By the way, if you use an ebook reader or tablet, you don’t need to print those stations. You can just push them to your device using any number of Google Chrome plugins. For Kindle, I use Send to Kindle by Klip.me. For iPad, I use either the Intsapaper or Clip to Evernote plug-ins. You’ll find them in the Chrome store for free.
8. Mobile Reminders
I already wrote about Avocado and how it allows my wife and me to synchronize our lists and schedules and connect throughout the day. We both get reminders to pray the Angelus at noon, and if we’re together in the house (we both work at home) we pray together. If not, each knows the other is probably praying at the same time.
There are many ways to work mobile and desktop reminders into your prayer life. It’s certainly easy, for those who have Siri, to simply tell it to remind you do pray Vespers at a certain time in the evening, or to tap out a quick prayer intention in any number of mobile note-taking apps so you have it with you for your prayers. Evernote is a bit heavy for making quick prayer intention notes, but Simple Notes, Notes, or, literally, hundreds of other programs can do it as well.

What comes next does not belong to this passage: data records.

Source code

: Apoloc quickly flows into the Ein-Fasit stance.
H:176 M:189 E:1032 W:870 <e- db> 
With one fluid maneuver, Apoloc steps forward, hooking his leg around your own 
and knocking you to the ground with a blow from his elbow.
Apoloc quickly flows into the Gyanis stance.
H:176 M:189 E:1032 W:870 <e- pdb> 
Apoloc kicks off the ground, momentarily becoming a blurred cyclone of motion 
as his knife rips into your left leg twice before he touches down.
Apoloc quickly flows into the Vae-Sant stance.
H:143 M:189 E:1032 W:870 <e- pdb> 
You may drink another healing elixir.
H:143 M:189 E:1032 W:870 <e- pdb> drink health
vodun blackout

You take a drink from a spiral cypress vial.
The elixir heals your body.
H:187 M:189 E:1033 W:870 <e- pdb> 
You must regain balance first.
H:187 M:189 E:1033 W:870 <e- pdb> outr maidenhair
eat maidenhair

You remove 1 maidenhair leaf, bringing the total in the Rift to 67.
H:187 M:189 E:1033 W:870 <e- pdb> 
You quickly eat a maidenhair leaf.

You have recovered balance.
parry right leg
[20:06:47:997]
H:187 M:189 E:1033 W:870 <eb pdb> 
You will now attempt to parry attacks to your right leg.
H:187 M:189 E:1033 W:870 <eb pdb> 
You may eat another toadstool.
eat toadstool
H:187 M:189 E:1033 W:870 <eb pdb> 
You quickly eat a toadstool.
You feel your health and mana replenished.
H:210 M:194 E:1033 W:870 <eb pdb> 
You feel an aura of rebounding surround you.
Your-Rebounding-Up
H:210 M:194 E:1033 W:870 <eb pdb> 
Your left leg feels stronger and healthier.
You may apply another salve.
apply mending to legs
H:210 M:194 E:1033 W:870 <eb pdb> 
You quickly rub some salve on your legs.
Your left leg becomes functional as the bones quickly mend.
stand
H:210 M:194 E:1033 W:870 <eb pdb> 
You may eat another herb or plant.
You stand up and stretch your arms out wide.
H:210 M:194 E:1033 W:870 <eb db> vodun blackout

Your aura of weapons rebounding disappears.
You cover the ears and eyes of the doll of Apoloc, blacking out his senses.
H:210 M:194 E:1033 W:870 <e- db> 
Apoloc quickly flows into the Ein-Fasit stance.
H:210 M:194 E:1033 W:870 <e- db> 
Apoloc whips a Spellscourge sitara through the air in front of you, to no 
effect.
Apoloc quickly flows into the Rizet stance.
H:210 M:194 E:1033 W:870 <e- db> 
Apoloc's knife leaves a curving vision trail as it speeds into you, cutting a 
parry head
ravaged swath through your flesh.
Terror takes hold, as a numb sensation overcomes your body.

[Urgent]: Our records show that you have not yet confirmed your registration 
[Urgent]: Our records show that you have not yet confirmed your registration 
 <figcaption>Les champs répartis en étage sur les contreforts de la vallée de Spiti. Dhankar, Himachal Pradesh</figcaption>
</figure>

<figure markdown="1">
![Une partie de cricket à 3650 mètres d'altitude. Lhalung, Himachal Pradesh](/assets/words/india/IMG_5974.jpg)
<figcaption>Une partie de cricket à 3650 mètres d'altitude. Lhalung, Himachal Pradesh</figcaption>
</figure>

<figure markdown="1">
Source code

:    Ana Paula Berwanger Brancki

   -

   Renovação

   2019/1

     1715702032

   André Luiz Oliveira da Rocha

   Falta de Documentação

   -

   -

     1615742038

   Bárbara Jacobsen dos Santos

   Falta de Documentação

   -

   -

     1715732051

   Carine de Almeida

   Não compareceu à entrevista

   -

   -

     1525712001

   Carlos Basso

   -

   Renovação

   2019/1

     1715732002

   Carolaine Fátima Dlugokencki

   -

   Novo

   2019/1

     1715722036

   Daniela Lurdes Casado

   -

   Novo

Or you can just scribble it on a piece of paper. You know, like the cavemen did.
We’ll all be fasting as well. I already make an effort to observe the Friday fast, so this isn’t a huge change for me. I will add additional days of fast for Lent, but I don’t often make a particular effort to give things up. The additional time devoted to extra reading and prayer kind of automatically means I won’t be goofing off, watching TV, wasting time on the internet, or playing games as much, which is why I do it. It kind of creates its own fast by taking time from leisure and committing it to reading and prayer.
As I said at the start: this is my way of keeping Lent. Yours will be different, so feel free to share it with us. Any tools? Any books? Any devotions you’d like to recommend?